“UNICEF x Japan Youth Dialogue Event” sponsored by the UNICEF Tokyo office was held at the University of Tokyo Komaba Campus.
4 students from, Tamagawa Gakuen and Ochanomizu University Senior High School which are SGH designated schools and 19 Japanese university’s students participated in the event.
They discussed the theme of “fairness” as one of the SDGs with senior officials from UNICEF headquarters.
All dialogue was conducted in English and everyone was committed to ensuring smooth communication.
“To achieve the 2030 Agenda for Sustainable Development, the power of creative young people is needed, so we would like to hear a lot from you today.” Stefan Swartling Peterson, UNICEF Chief of Health said in his opening remarks.
Continuing, Mr. Kotaro Koki, the manager of the Ministry of Foreign Affairs International Cooperation Bureau for Global Issues said “I would like to cooperate with experienced UNICEF workers and young people who have creativity to come up with ideas for a better society.”
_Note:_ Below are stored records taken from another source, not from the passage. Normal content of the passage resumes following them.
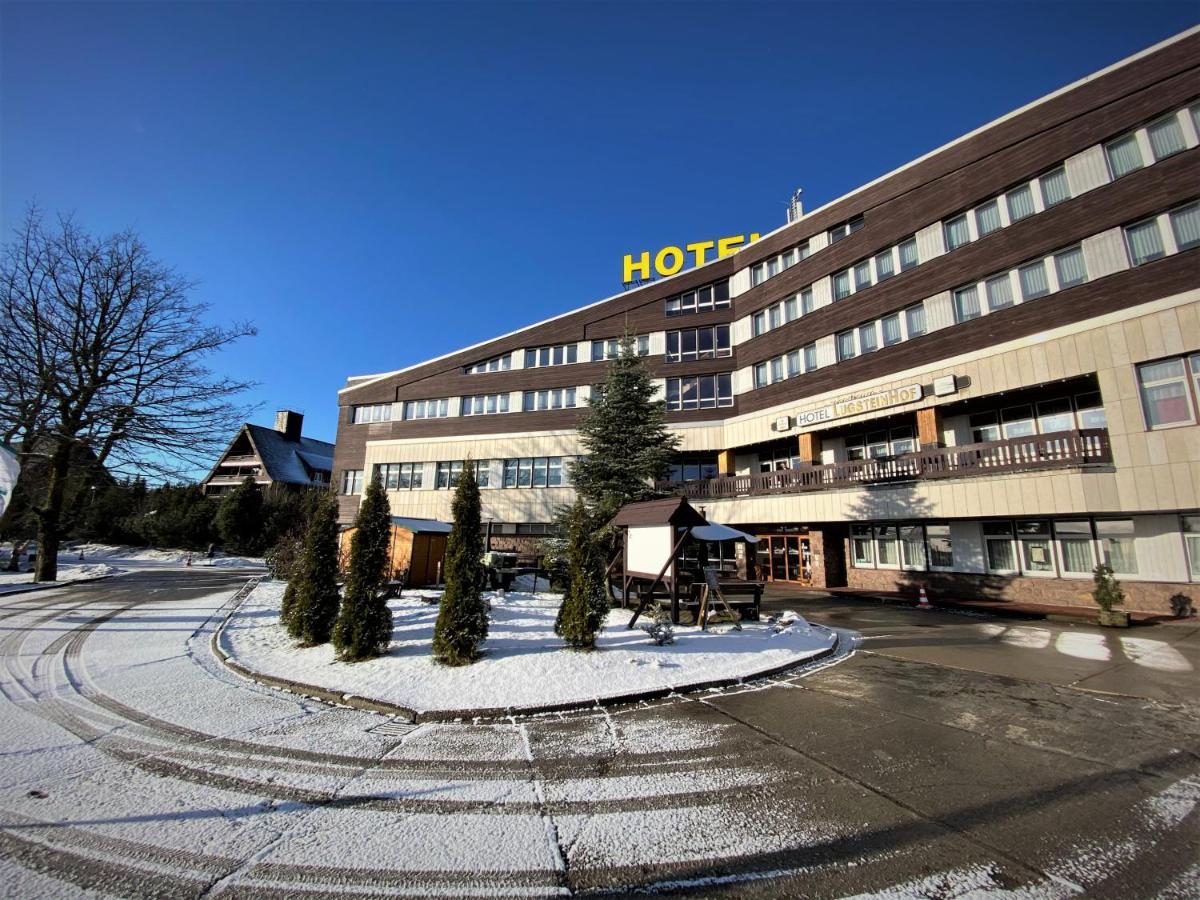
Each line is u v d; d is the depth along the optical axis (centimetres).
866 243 2122
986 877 326
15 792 435
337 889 316
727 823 390
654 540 1177
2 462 1177
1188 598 1372
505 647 878
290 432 5934
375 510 906
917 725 595
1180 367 1352
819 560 2239
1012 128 1728
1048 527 1667
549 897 309
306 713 642
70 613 1381
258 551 4181
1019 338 1653
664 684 718
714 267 2775
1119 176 1498
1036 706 662
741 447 2591
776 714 633
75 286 2212
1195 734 566
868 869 335
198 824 389
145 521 4431
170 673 820
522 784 455
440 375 3431
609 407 1923
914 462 1845
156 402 2216
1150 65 1466
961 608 1612
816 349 2280
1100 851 354
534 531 2973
With that, the event started in a calm and relaxed way.
First of all, the session began with an introduction of the activities of the university students which were focused on “fairness”.
The Japan University Football Association and the organization “UNiTe”, which was launched mainly by the students of the University of Tokyo, talked about their activities.
The Japan University Football Association explained its’ contribution to th “HIKARI project”, which included the desire “to be someone’s light”. In addition, it fundraising done for UNICEF called “Team UNICEF × JUFA – ONE GOAL ONE COIN -” which aimed to donate 500 yen per goal in the association’s season.
The student organization UNiTe explained about their activities on the “EMPOWER PROJECT” spreading the “Magenta Star”.
The “Magenta star” is a symbol designed to help make shy Japanese people feel more at ease supporting people with disabilities, pregnant women and other groups facing difficulties.
After hearing these versatile ideas, the UNICEF were impressed.
Next, a presentation was given by Carla Haddad Mardini, the Director of the Public Partnerships Division and Junko Kuniwa, a Representative of UNICEF’s Myanmar Office.
Ms. Mardini explained how UNICEF supports children, showing a model called the “co-creation process.” Ms. Kuniwa reported on the current situation in Myanmar and the results of investigations done using the social messaging tool “U-Report”.
As the participating students heard these stories that they would not hear normally, they were able to expand their perspective of international contributions and contributors.
In the question-and-answer session after the presentation, students from Tamagawa Gakuen asked several questions. “How can you change the cultural way of thinking in countries where children are not being protected?” Students exchanged opinions on different activities to help understand how best to address the issues.
After the presentation, a discussion was held that led from the question “What actions are necessary from young people to eliminate inequality?” “What kind of activities would you like to take part in with UNICEF?”
Some comments and questions that were asked were things like “Should we appeal to the governments of each country, or should we work like a grassroots campaign? What should we do as young people?” “How does UNICEF appeal to people and provide support?” ” I’m interested in various social issues, but should I just focus on one? ”
To those questions and opinions from the participants, the UNICEF staff responded, quoting their experiences and advice received from their superiors.
“To achieve the goals of the SDGs requires your strength, everyone’s activities are leading to changes for children in the world”
Geert Cappelaere, UNICEF Regional Director for the Middle East and North Africa gave the closing message saying, then the event ended. Afterwards, participants and the UNICEF staff continued to discuss various topics and exchange opinions.
By learning about the way of thinking of people who work at the forefront of global problem solving in an international organization, the students were able to build enthusiasm for global issues.
In order for everyone to create a fair and happy world, the students became aware of things they could do as young people and the experience led to a deepening of their understanding of the world.